A shortage of qualified pilots in the British Army means the faltering Watchkeeper programme is still struggling to get off the ground.

A landmark Ministry of Defence order for the 54 surveillance drones will eventually be fulfilled four years late and £400m over-budget.

Once hailed as "the key to battlefield surveillance of the future" by the then Defence Secretary John Reid in 2005, the Watchkeeper were expected to enter service from 2010 and be operational by 2013. Now faced with personnel problems and technical setbacks, the delivery date has been pushed back to mid-2017.

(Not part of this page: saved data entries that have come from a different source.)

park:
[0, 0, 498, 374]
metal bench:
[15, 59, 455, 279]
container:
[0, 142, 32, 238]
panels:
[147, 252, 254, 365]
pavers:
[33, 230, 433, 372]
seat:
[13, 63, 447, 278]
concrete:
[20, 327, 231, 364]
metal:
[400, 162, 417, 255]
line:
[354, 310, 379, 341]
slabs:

A joint investigation by the Bureau of Investigative Journalism and the Guardian has revealed that despite taking delivery of dozens of Watchkeeper, the British Army only has four trained military pilots to operate the machines, along with 2 civilians, leaving them with a total of 6 pilots for the 33 Watchkeeper units already delivered, most of which are now boxed up, sitting in storage.

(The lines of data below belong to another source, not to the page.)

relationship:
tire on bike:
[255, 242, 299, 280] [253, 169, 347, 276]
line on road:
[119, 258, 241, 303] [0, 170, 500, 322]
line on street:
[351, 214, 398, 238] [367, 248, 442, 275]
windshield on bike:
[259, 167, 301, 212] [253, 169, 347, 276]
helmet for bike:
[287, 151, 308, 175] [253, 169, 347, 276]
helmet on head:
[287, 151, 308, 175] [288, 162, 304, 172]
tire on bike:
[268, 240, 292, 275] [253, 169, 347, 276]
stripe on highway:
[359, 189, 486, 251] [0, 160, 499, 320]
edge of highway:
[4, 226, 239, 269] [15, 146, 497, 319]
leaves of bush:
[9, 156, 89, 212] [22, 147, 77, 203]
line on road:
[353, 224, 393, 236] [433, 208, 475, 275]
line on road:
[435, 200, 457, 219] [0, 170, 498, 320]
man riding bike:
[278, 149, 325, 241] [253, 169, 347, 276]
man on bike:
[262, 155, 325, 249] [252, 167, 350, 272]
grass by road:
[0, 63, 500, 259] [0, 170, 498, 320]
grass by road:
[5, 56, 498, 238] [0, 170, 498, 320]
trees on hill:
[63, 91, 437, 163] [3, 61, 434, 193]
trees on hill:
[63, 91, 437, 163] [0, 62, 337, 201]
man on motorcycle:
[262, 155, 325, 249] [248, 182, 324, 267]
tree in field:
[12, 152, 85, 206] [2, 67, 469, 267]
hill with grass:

Despite the gloomy statistics the forecast is more promising. The Army is set to begin the first operational conversion courses to train Watchkeeper pilots later this year, with 24 pilots due to complete it in two years' time, rising to 100 pilots before the projects Full Operational Capability deadline arrives in 2017.

Col Richard Kemp, a former commander of British forces in Afghanistan, said Watchkeeper was “just the latest of a string of examples of overdue and over-cost defence equipment projects”.

He said: “Only too often in defence procurement, the perfect is the enemy of the good. And there is no point striving for perfection if it arrives too late to actually do the job.”

After 10 years in development, only three Watchkeeper drones have seen active duty, arriving in Afghanistan just weeks before last year’s troop withdrawal. The drones flew for a total of 146 hours, equivalent to two days each, before British forces left the country.

The Ministry of Defence however has consistently stood by the programme, pointing to its (albeit short) operational record as evidence of its value:

“Watchkeeper has already proven its value in Afghanistan and will provide the British Army with a cutting edge remotely piloted air system. The project is on track to meet its planned Full Operational Capability of mid-2017.”
But does it still serve a purpose?

Justin Bronk, an analyst at the military think tank Rusi, said Watchkeeper “was certainly procured with an eye to the last war”. He said it fills “a very interesting middle ground between the micro reconnaissance [drones]… that the army use, British and US, and the kind of large… Global Hawks and Reapers and Predators that the Air Force use”.

He added: “There is an operational niche for it but whether it continues to be funded long term is another matter.”